A mortgage broker has admitted guilt in a mortgage fraud scheme led by a former South Bend police officer.
At a hearing set for Tuesday, Steven D. Kronewitter, 49, will plead guilty in U.S. District Court to bank fraud, according to recently filed court documents.
Kronewitter has admitted that in 2005, doing business as Allied Banc Mortgage, he brokered mortgage loans for former South Bend police officer Robert Culp that he knew were fraudulent.
For example, in preparing a $58,650 loan application for a Linden Avenue property that Culp sold, after Culp had bought it for $19,500, Kronewitter falsely told the mortgage lender, Wells Fargo Bank, that the buyer had $27,000 in the bank, according to court records.
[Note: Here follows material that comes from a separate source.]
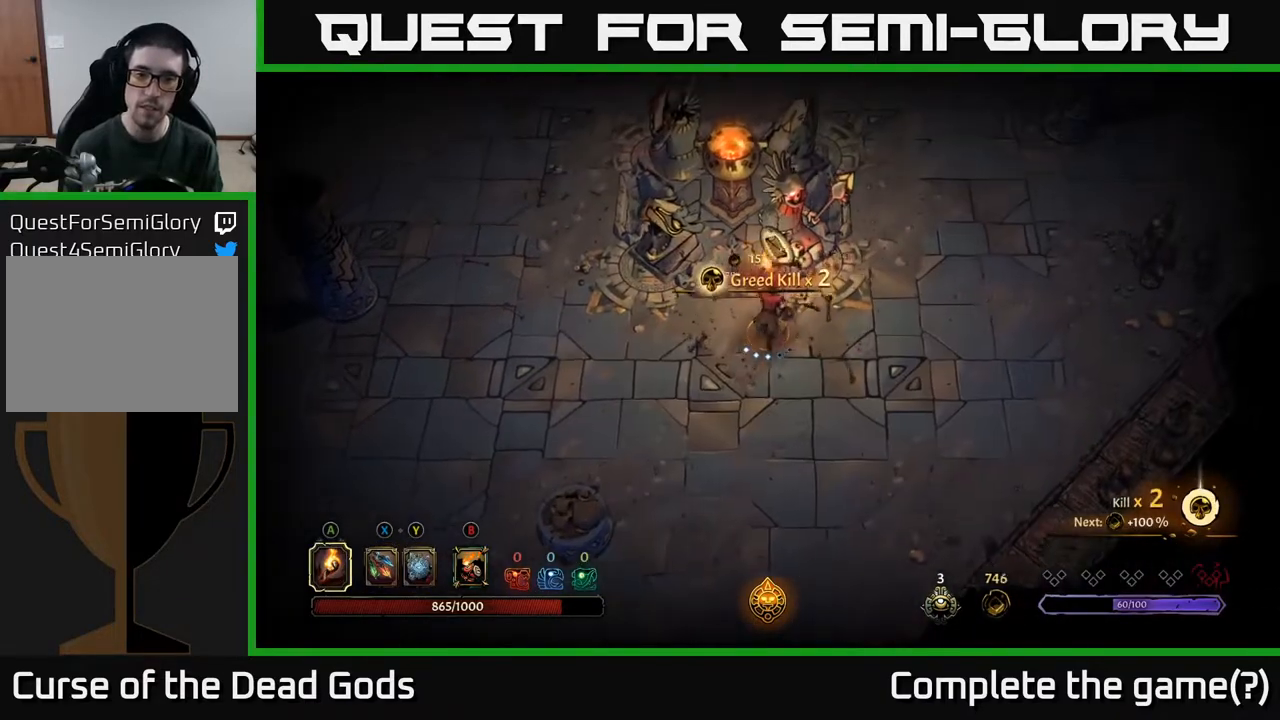
{"buttons": [], "left_stick": "right", "right_stick": "center", "events": [[133, "left_stick", "right"]]}
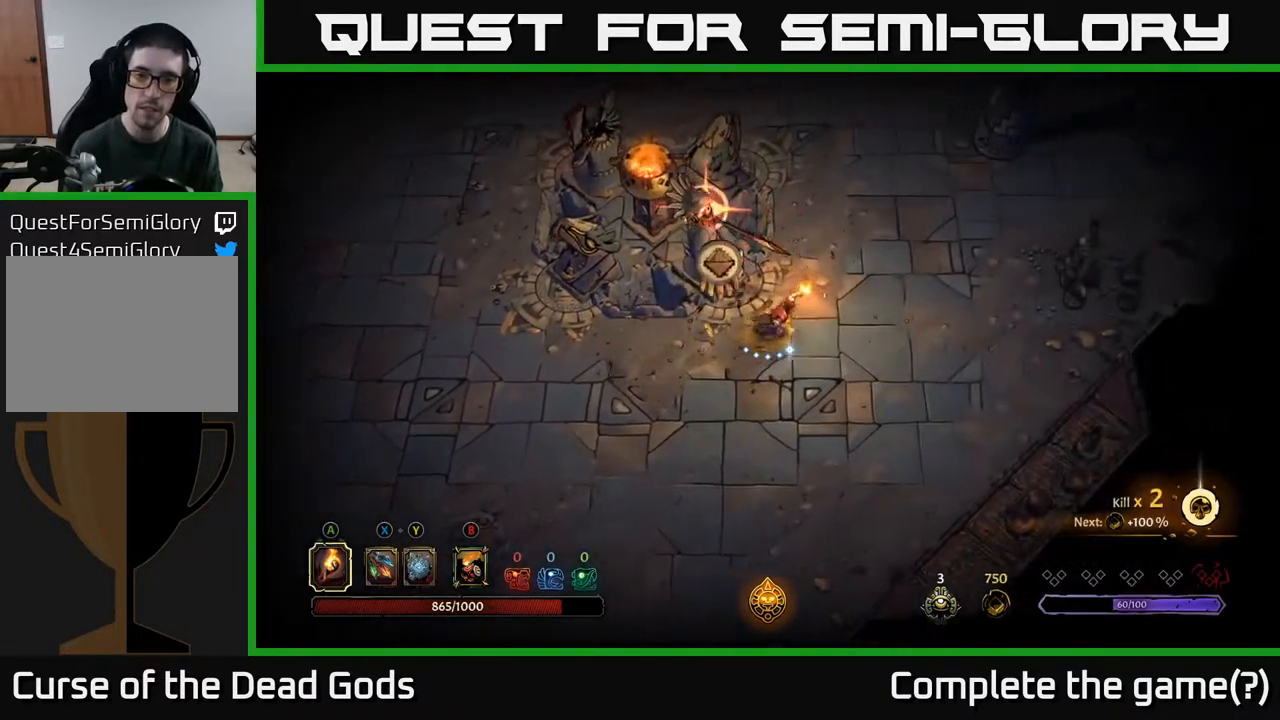
{"buttons": [], "left_stick": "up-right", "right_stick": "center", "events": [[50, "left_stick", "up-right"], [83, "R2", "down"], [233, "R2", "up"]]}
The buyer did not have that money, and Wells Fargo ultimately foreclosed on the loan.
Kronewitter has admitted causing Wells Fargo from $200,000 to $400,000 in losses on such loans on 17 South Bend properties.
Culp, 45, an officer for 17 years, in 2008 pleaded guilty to bank fraud and resigned from the department. In March 2009 he began serving a 4 1/2-year prison sentence.
Prosecutors have said the mortgage fraud scheme, which ran from 2003 to 2007, involved the purchase of 194 inexpensive houses in the South Bend area, many of which needed substantial repairs.
The houses were then resold for substantially more than their values, sometimes at prices that were two to three times the houses' actual worth, according to court documents.
Linda C. Riffle, a 58-year-old landlord, and William DePalma, 30, who owned a home remodeling business, pleaded guilty to receiving kickbacks from Culp in exchange for recruiting straw buyers in the scheme. Riffle received a 27-month prison term and was set to be released Thursday.
DePalma finished serving an 18-month sentence in March.
Culp is set for release in March 2013.